● **GOAL OF THE EXERCISE**: Write out the following listing's lines from the one with "thumb mcp: (369, 354)" to the one with "ring mcp: (393, 282)", exactly, with both included and no others.

____________________

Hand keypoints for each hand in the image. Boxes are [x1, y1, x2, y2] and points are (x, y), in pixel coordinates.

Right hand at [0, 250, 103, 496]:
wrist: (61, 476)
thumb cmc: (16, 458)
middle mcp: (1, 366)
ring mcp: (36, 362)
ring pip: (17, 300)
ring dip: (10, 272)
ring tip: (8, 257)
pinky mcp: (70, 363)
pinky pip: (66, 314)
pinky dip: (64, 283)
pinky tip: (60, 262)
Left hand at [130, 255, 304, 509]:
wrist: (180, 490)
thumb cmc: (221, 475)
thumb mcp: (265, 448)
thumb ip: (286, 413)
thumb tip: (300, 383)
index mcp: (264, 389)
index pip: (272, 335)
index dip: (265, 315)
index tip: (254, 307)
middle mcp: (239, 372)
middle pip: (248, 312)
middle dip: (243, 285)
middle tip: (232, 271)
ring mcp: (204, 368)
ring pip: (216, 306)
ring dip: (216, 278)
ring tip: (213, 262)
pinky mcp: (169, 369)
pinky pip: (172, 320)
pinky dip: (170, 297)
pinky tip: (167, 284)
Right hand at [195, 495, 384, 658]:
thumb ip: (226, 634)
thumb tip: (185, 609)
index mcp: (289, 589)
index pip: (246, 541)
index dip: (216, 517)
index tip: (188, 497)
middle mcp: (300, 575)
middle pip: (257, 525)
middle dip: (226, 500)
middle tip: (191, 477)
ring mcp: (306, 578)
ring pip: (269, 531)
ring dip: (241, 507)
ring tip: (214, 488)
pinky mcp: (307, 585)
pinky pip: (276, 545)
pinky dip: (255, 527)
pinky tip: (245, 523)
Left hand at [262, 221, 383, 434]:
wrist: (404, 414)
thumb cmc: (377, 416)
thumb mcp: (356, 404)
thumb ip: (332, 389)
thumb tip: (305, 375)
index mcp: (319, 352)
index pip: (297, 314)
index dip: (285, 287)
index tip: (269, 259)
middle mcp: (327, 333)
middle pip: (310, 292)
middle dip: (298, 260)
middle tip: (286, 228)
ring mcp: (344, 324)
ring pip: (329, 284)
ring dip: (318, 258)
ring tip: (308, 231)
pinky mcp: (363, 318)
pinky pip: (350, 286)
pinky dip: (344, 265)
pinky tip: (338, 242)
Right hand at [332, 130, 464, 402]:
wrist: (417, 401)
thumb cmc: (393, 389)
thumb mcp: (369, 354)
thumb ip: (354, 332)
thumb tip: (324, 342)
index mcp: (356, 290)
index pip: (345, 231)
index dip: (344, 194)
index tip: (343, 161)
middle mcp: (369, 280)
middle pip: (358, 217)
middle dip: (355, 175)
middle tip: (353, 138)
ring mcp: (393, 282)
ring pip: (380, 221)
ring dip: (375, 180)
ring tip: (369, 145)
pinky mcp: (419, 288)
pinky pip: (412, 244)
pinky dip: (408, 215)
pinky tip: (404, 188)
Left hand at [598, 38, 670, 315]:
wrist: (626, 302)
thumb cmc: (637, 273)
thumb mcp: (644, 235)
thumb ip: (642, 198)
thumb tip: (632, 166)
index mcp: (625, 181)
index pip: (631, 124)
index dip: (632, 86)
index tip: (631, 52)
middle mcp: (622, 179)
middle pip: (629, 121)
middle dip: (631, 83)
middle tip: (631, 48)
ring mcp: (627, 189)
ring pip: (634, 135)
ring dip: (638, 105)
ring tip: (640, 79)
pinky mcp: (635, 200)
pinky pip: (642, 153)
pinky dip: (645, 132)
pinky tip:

____________________

● **SOLUTION TO THIS PROBLEM**:
thumb mcp: (369, 354)
thumb ip: (354, 332)
thumb tip: (324, 342)
index mcp: (356, 290)
index pip: (345, 231)
index dip: (344, 194)
index tip: (343, 161)
middle mcp: (369, 280)
middle pip: (358, 217)
middle dip: (355, 175)
middle tip: (353, 138)
ring mcp: (393, 282)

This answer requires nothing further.